US 12,334,057 B2
	Method and system for visual context aware automatic speech recognition
Chayan Sarkar, Kolkata (IN); Pradip Pramanick, Kolkata (IN); and Ruchira Singh, Kolkata (IN)
Assigned to Tata Consultancy Services Limited, Mumbai (IN)
Filed by Tata Consultancy Services Limited, Mumbai (IN)
Filed on Jun. 13, 2023, as Appl. No. 18/333,983.
Claims priority of application No. 202221043394 (IN), filed on Jul. 28, 2022.
Prior Publication US 2024/0038224 A1, Feb. 1, 2024
Int. Cl. G10L 15/16 (2006.01); G10L 15/06 (2013.01)

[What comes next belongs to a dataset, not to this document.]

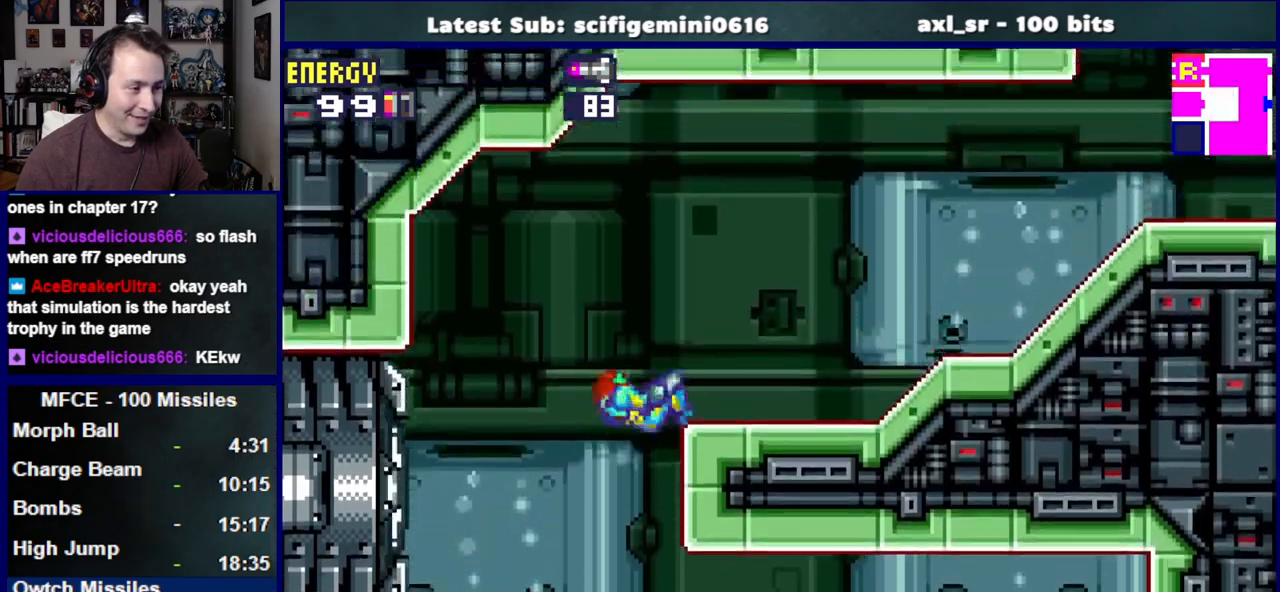
{"buttons": ["SQUARE", "DPAD_RIGHT"], "left_stick": "center", "right_stick": "center", "events": [[100, "CROSS", "up"], [233, "SQUARE", "down"], [267, "SQUARE", "up"], [383, "SQUARE", "down"]]}
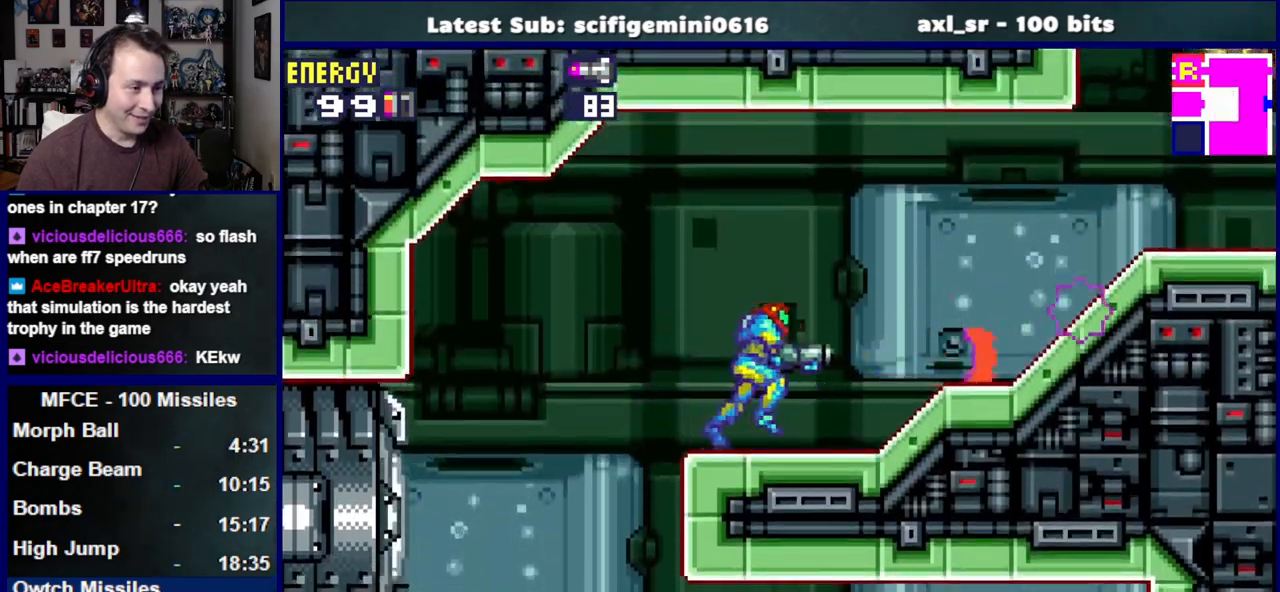
{"buttons": ["SQUARE", "DPAD_RIGHT"], "left_stick": "center", "right_stick": "center", "events": []}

CPC G10L 15/16 (2013.01) [G10L 15/063 (2013.01)]

9 Claims

1. A processor implemented method for automatic speech recognition, the method comprising:

triggering, by a robotic agent implemented via one or more hardware processors, capture of an ego-view image of an environment of the robotic agent on detecting a speech input;

detecting the ego-view image, one or more objects and associated text descriptions, by the robotic agent using a dense image captioning network;

processing and filtering, by the robotic agent, the text descriptions to explicitly label the text descriptions using a bias prediction network to generate a dynamic word vocabulary, wherein the dynamic word vocabulary providing a reduced space for a modified beam search decoding technique applied during generation of a final transcript for the speech input, wherein the dynamic word vocabulary comprises a list of biasing words having self-attributes and relational attributes associated with the one or more objects in the ego-view image;

dynamically compiling, by the robotic agent, the dynamic word vocabulary into a trie in accordance with movement of the robotic agent within the environment, wherein the trie provides a visual context for the input speech in accordance with the one or more objects detected in the ego-view image;

processing, by the robotic agent, the speech input in a plurality of time steps, using an acoustic model, to generate in each time-step a probability distribution sequence over a character vocabulary, and biasing using the dynamic word vocabulary in accordance with the speech input;

iteratively decoding, by the robotic agent, the probability distribution sequence generated in each time step into a transcript to eventually generate a final transcript using a modified beam search decoding technique, wherein the modified beam search decoding technique applies a modified sampling function, a contextual re-scoring function and a bias aware pruning function on the transcript generated in each iteration in accordance with the trie;

performing a task understanding, by the robotic agent, by processing the final transcript; and

performing a task planning, by the robotic agent, in accordance with the understood task.